"Kami tidak menutup diri terhadap kritik. Justru setiap masukan menjadi bahan perbaikan agar pelayanan kepada masyarakat semakin maksimal," katanya.
Kholil juga mengapresiasi keterlibatan media dalam mengawal pelaksanaan Program MBG. Menurutnya, pemberitaan yang berimbang dan berdasarkan fakta sangat membantu pemerintah dalam mengidentifikasi persoalan sekaligus menyampaikan informasi yang benar kepada masyarakat.
"Media memiliki peran strategis sebagai mitra pengawasan. Kritik yang disampaikan secara objektif akan menjadi masukan berharga untuk meningkatkan kualitas pelaksanaan program," tuturnya.
Ia menjelaskan, perkembangan Program MBG di Kabupaten Sumenep menunjukkan tren yang cukup positif. Jumlah SPPG terus bertambah seiring meningkatnya kebutuhan pelayanan kepada peserta didik di berbagai wilayah.
Meski demikian, ia mengakui masih terdapat sejumlah tantangan, terutama dalam memperluas jangkauan layanan hingga wilayah kepulauan yang memiliki karakteristik geografis berbeda dengan wilayah daratan.
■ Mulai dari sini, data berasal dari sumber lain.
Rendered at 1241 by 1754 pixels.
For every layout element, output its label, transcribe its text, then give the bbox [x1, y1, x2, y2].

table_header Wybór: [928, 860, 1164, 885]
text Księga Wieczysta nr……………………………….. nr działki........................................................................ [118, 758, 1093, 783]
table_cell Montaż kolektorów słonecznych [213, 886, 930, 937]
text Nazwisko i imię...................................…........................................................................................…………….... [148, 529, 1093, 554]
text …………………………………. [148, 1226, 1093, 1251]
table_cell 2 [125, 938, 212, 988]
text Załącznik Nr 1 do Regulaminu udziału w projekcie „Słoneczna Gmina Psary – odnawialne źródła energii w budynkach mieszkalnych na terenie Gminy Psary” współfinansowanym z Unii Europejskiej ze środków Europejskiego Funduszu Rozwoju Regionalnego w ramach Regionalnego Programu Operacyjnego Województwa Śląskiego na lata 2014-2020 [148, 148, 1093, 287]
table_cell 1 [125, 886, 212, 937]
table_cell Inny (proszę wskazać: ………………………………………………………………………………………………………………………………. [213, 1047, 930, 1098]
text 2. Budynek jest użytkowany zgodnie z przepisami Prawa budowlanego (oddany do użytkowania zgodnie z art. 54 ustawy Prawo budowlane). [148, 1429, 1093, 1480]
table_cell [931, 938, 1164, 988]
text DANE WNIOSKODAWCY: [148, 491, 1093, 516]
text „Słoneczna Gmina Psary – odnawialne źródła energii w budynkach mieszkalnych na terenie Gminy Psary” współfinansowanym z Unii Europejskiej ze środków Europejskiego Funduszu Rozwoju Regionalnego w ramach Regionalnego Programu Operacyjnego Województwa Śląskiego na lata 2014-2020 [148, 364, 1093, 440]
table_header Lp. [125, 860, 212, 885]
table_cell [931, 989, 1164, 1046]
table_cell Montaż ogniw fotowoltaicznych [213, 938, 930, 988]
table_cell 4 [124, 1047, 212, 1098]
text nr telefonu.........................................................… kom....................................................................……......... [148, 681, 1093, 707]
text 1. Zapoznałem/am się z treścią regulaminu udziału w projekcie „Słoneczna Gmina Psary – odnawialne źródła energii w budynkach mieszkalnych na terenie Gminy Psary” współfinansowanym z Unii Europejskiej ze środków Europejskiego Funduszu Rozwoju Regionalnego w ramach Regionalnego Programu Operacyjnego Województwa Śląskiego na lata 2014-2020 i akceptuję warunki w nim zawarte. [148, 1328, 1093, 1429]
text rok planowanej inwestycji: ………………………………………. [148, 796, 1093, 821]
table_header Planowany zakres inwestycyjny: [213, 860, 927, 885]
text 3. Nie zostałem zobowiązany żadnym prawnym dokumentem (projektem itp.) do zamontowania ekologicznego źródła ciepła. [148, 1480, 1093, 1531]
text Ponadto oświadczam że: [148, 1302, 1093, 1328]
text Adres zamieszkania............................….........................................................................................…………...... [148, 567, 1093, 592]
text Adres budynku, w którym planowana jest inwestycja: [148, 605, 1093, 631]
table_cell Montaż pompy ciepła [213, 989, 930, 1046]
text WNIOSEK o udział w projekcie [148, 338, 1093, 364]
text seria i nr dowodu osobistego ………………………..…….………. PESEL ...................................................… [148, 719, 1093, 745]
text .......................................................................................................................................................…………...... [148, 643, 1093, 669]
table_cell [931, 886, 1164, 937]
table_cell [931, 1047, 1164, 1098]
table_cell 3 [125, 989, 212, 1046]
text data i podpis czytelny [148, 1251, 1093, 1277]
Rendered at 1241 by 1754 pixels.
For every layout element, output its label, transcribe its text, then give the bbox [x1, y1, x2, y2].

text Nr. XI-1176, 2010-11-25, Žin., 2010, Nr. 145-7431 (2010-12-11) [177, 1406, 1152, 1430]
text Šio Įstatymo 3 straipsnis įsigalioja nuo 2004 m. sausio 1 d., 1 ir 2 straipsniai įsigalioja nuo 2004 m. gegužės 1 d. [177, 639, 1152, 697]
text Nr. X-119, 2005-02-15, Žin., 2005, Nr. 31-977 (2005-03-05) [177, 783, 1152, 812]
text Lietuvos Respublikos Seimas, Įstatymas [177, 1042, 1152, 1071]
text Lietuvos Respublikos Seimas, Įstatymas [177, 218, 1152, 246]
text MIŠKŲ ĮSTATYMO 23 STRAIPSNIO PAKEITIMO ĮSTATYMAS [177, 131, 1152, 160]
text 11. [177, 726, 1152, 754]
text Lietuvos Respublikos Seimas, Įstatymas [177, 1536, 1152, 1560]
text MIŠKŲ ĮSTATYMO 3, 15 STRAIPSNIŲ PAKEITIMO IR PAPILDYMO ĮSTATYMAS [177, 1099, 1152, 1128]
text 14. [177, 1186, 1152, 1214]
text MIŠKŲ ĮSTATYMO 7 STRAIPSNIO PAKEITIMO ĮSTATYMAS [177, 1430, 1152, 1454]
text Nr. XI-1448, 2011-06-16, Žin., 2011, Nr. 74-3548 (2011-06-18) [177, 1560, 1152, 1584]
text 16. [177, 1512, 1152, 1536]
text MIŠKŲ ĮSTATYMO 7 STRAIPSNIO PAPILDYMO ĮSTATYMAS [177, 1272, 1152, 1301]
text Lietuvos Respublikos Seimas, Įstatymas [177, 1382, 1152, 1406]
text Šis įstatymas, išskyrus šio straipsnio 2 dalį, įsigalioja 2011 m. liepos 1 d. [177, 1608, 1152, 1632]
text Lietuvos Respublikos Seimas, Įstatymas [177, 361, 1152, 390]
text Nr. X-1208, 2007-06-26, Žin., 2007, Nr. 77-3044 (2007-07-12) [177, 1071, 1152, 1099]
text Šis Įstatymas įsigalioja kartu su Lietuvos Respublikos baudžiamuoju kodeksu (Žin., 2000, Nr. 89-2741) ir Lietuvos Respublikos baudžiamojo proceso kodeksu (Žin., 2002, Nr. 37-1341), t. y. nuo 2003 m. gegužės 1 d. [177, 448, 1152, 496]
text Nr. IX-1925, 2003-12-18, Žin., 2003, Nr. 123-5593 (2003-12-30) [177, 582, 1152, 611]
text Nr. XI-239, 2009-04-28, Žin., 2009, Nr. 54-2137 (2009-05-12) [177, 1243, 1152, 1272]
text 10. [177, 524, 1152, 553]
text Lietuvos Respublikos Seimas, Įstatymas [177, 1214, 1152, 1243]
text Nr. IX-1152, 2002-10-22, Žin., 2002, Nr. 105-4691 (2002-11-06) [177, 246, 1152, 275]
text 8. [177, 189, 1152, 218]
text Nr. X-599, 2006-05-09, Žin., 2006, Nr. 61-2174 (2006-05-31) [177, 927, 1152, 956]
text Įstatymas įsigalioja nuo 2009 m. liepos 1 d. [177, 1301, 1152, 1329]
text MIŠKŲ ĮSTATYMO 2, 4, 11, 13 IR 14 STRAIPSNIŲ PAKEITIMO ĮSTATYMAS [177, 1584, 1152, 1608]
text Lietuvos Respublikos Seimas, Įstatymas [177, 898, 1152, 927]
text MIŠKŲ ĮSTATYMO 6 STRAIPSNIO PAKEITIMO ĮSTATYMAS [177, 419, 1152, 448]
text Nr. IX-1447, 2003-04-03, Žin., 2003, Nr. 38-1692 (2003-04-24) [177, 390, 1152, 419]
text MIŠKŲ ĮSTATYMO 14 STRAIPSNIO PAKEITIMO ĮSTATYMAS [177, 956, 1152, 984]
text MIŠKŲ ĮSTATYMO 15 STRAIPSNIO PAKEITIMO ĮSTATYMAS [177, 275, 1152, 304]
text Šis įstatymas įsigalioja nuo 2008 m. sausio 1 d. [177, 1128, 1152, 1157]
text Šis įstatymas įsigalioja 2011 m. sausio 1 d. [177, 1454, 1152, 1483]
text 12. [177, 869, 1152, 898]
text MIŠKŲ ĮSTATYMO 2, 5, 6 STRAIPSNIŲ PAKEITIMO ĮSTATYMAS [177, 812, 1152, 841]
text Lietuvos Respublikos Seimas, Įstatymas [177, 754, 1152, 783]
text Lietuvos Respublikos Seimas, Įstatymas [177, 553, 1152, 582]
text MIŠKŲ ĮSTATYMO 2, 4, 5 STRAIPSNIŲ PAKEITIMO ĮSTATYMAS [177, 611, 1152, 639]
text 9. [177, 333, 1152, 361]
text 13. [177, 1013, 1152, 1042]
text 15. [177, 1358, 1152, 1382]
Karena itu, koordinasi lintas sektor dinilai menjadi kunci agar pelaksanaan MBG dapat menjangkau seluruh penerima manfaat secara merata.
"Kami ingin seluruh anak di Kabupaten Sumenep memperoleh kesempatan yang sama untuk menerima makanan bergizi. Wilayah kepulauan juga menjadi perhatian karena membutuhkan pola pelayanan yang disesuaikan dengan kondisi geografisnya," jelasnya.
Selain pemerataan layanan, Kholil berharap seluruh pihak tidak hanya melihat Program MBG dari berbagai persoalan yang muncul di awal pelaksanaan. Menurutnya, manfaat jangka panjang program jauh lebih besar karena berkaitan dengan peningkatan kualitas kesehatan, pendidikan, dan produktivitas generasi mendatang.
Ia mengajak seluruh elemen masyarakat untuk bersama-sama mengawal program tersebut agar terus berkembang melalui evaluasi dan kolaborasi.